According to the SEC’s complaint (PDF), AT&T was told in March 2016 that its quarterly results would fall short of estimates due in part to “a sharper than expected drop in smartphone sales”. As you may remember, we used to live in a world where operators like AT&T subsidized part of the cost of their smartphone, but then AT&T had passed this cost on to the customer – which meant that far fewer customers updated them every one or two years old .

This quarter would be AT&T’s worst for smartphone updates: a record low of just 5 percent, according to the complaint. As a result, AT&T expected its consolidated gross revenue to “drop more than $ 1 billion below the consensus estimate”.

Here’s what happened next, from the complaint:

Afraid of a loss of revenue at the end of the quarter, the Chief Financial Officer of AT&T instructed the AT&T IR Department to “work with analysts who still have very high equipment revenue”.

In turn, the Investor Relations Director (“IR Director”) instructed Womack, Evans and Black to speak to analysts in particular, one by one, about their estimates in order to “bring analysts down” – this that is, induce analysts to reduce their individual estimates. The goal was to induce enough analysts to lower their estimates so that the consensus revenue estimate would fall to the level that AT&T expected to report to the public – that is, AT&T would have lost no revenue, which would have been the company’s third consecutive quarter. Ms.

In their calls, the three IR executives “intentionally disclosed relevant non-public information about AT&T’s results to date,” the SEC claims. Of the 20 analyst companies listed in the complaint, all reduced their revenue estimates – and many took the 5% number from AT&T directly. The SEC suggests that AT&T executives hid the fact that these numbers were not the kind that should be shared, so analysts may not be aware that they should not have access to that information.

Executives sent emails to each other the day before the first quarter earnings of 2016 in relief, shows the complaint.
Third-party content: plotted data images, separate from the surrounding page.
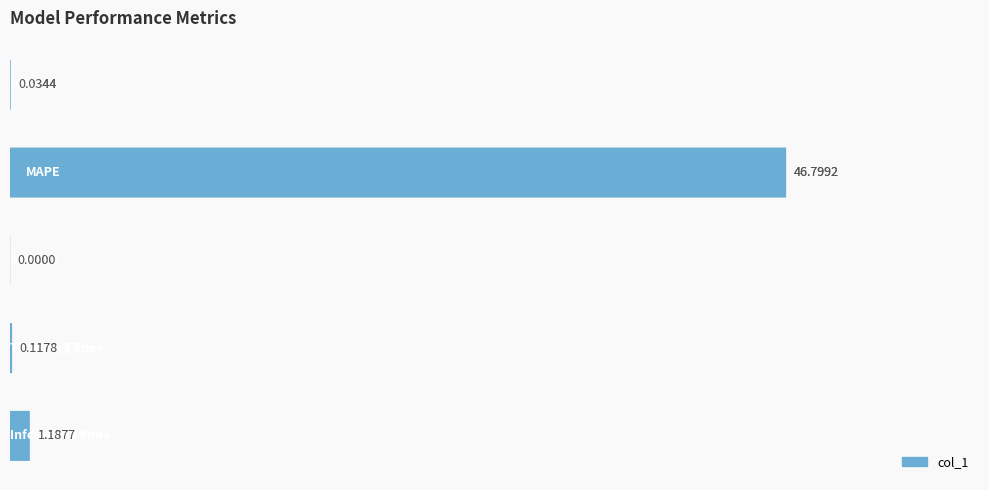

What is the difference between the maximum and minimum values?

46.8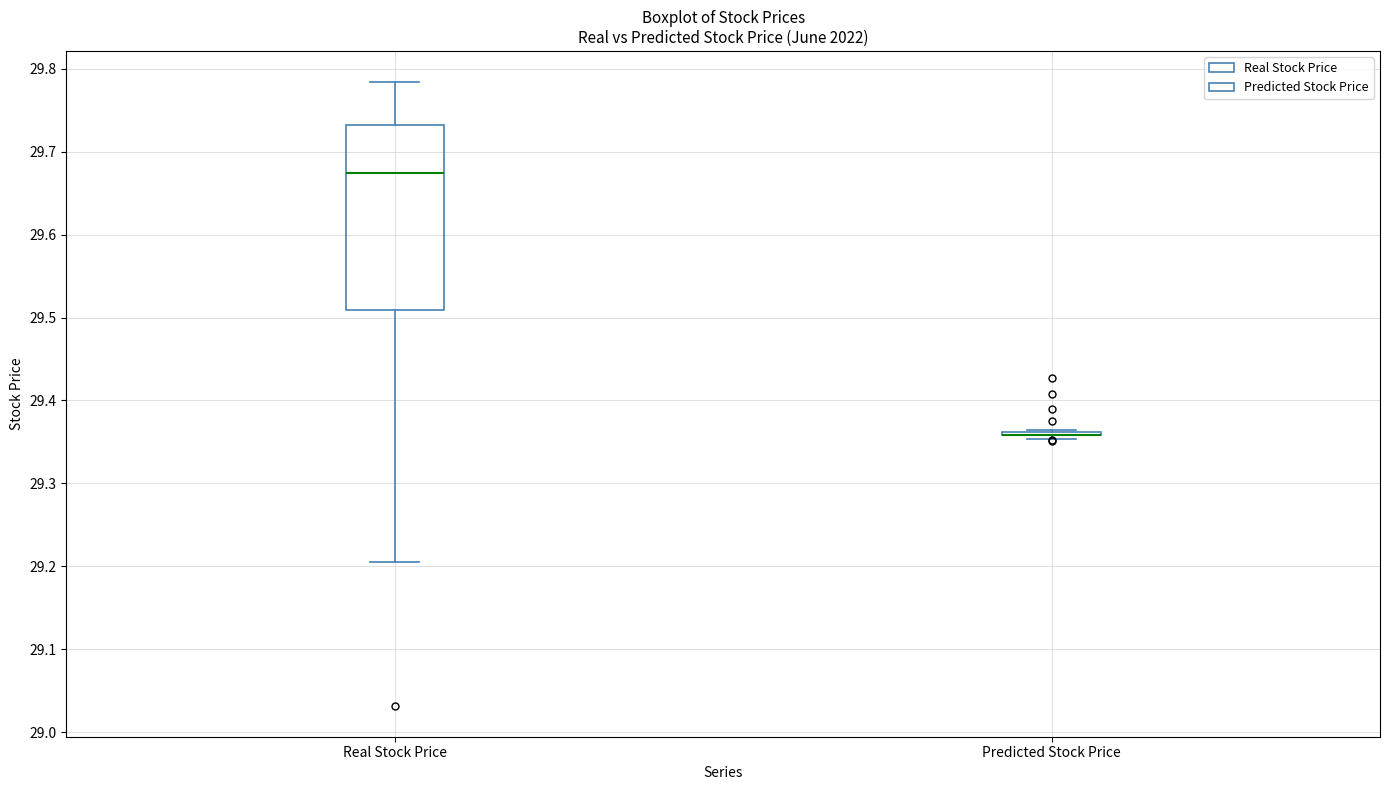

Comparing the boxes themselves (not the whiskers), which one is the tallest?

Real Stock Price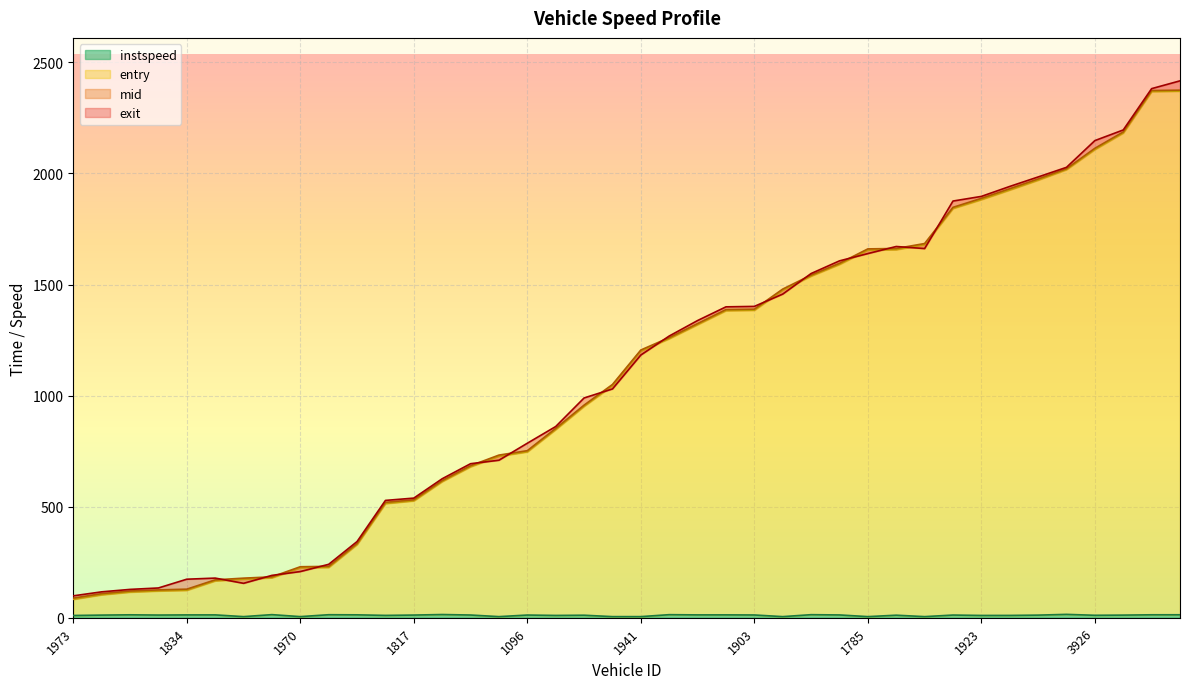

List the series in order of their peak value, highest first.

exit, mid, entry, instspeed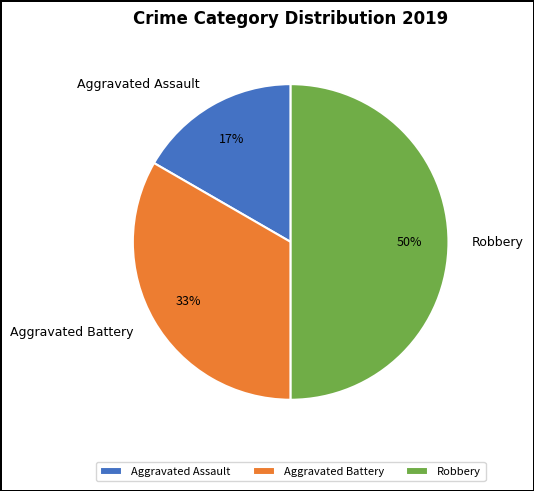

Do Aggravated Battery and Robbery together represent more than half of the pie?

Yes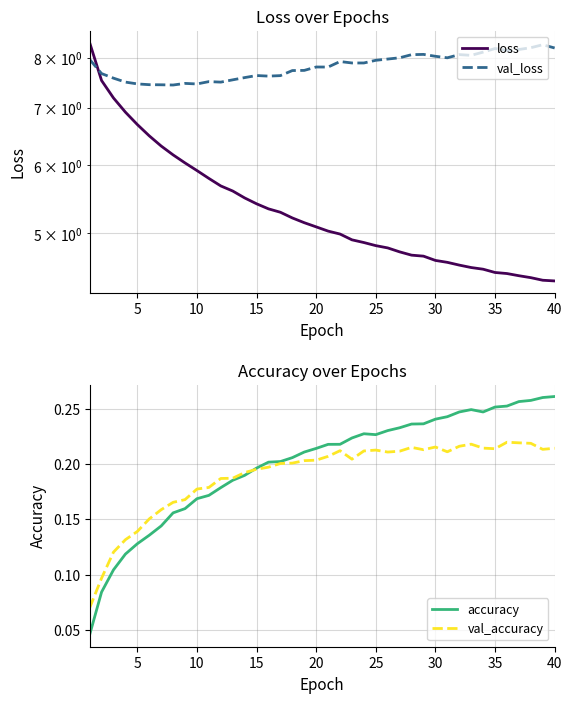

True or false: val_loss has a value of 7.9 at 25.

True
The company’s CFO until apparently said the CEO that two updates from analysts “can do this for us”, with the CEO responding: “Great”.

AT&T ended up reporting revenue of $ 40.535 billion in the first quarter of 2016, barely exceeding the consensus analysts’ revised estimates by less than $ 100 million, according to the complaint.

The company contested the SEC’s allegations in a statement, claiming that “there was no disclosure of material non-public information”.

“The information discussed during the March and April 2016 talks concerned the widely publicized phasing out of subsidy programs for new smartphone purchases and the impact of this trend on smartphone update rates and equipment revenue,” said the company.

“AT&T not only publicly disclosed this trend on several occasions before the analyst called in question, but AT&T also made it clear that the drop in phone sales had no material impact on its profits,” he continued. “Analysts and news media have often written about this trend and investors understood that AT & T’s main business was selling connectivity (ie wireless service plans), not devices, and that smartphone sales were irrelevant to profits. from the company.”